━━━━━ RECORDS SHOWN

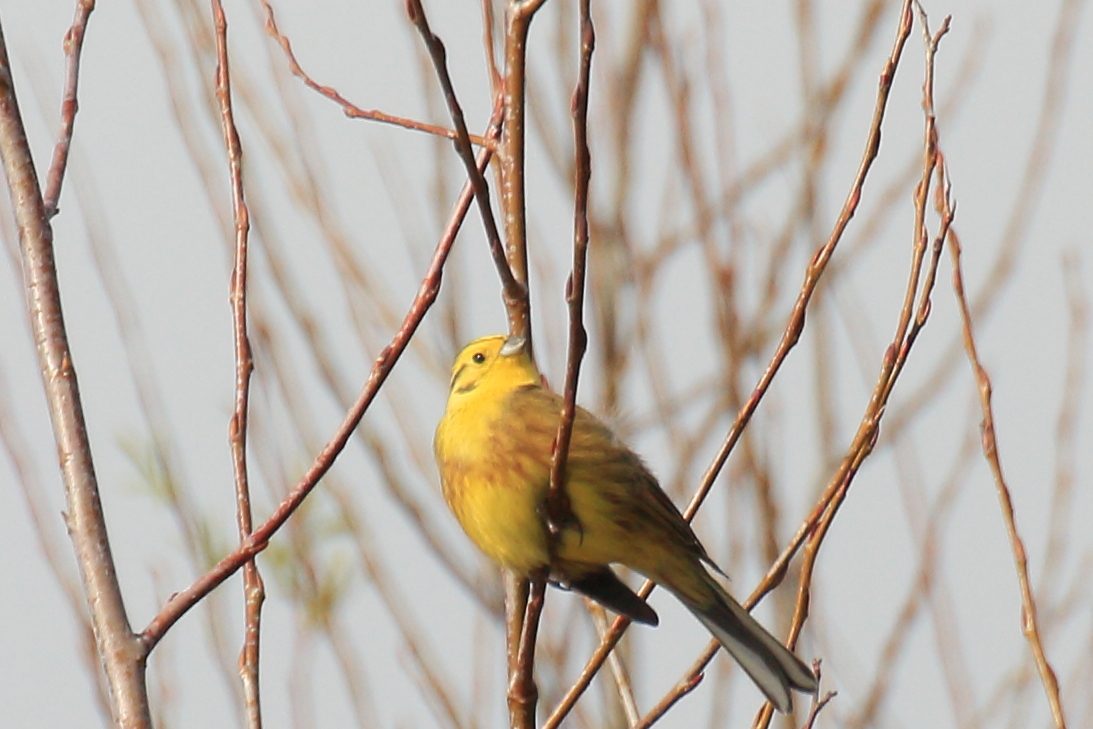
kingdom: Animalia
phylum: Chordata
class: Aves
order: Passeriformes
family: Emberizidae
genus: Emberiza
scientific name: Emberiza citrinella
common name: Yellowhammer
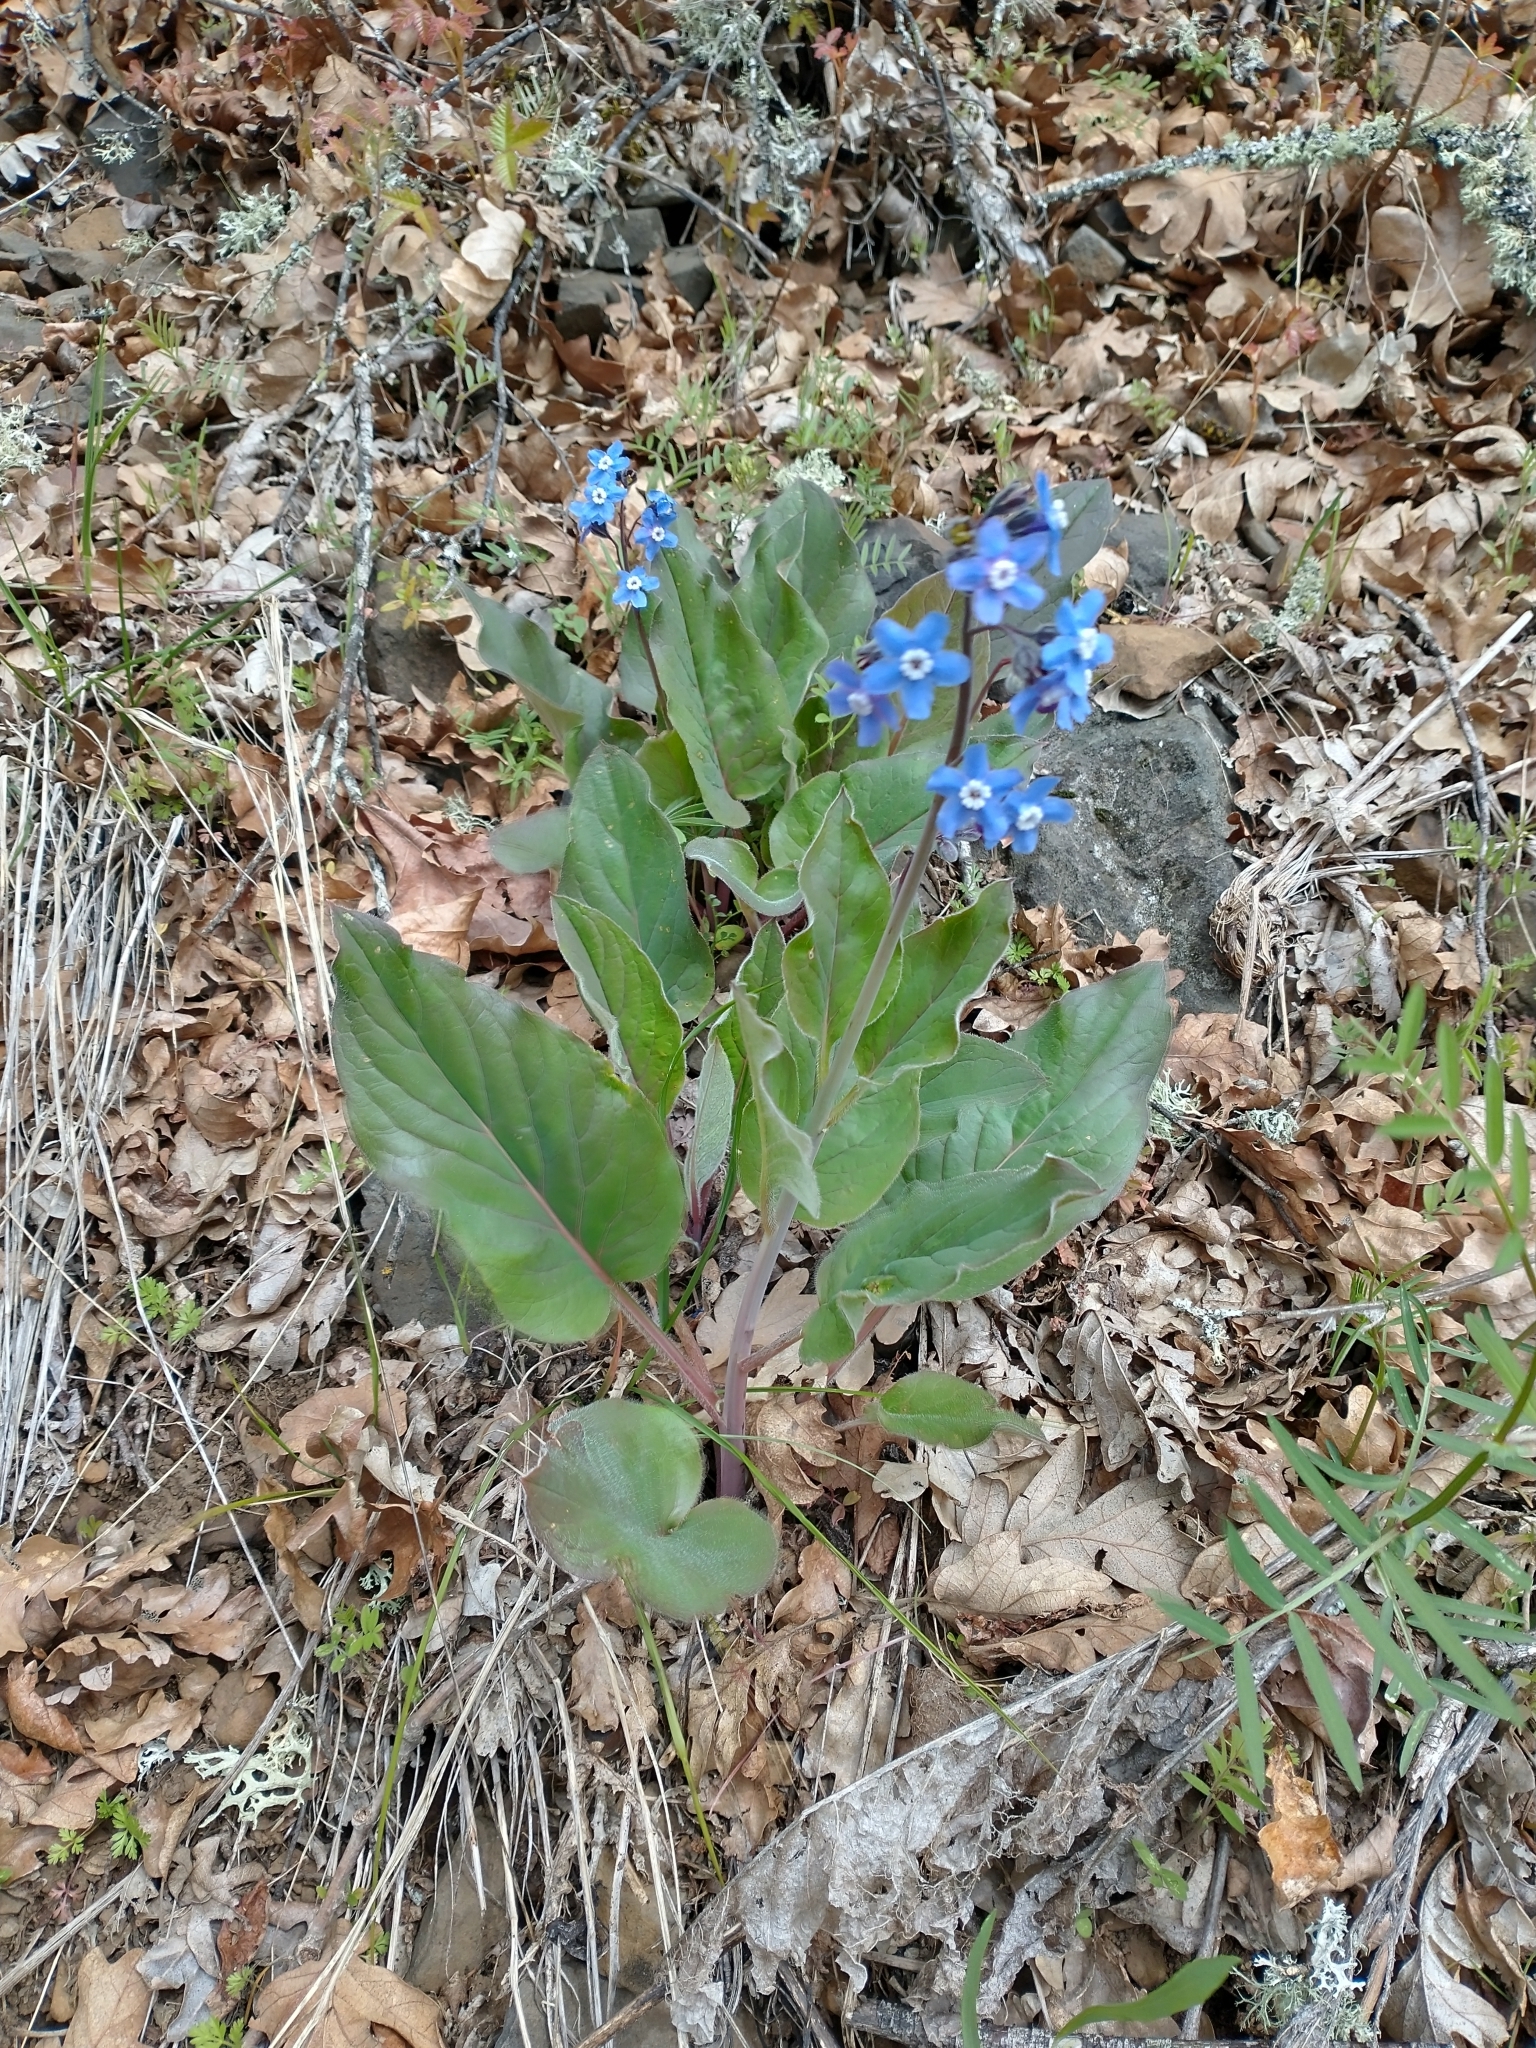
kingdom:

━━━━━━━━━━

Can you render the data from the line containing "family: Emberizidae" through the end, inclusive, as a JSON list of strings with one string per line and blank lines skipped? Leave the pictures out of the answer.

**ANSWER**
[
  "family: Emberizidae",
  "genus: Emberiza",
  "scientific name: Emberiza citrinella",
  "common name: Yellowhammer",
  "kingdom:"
]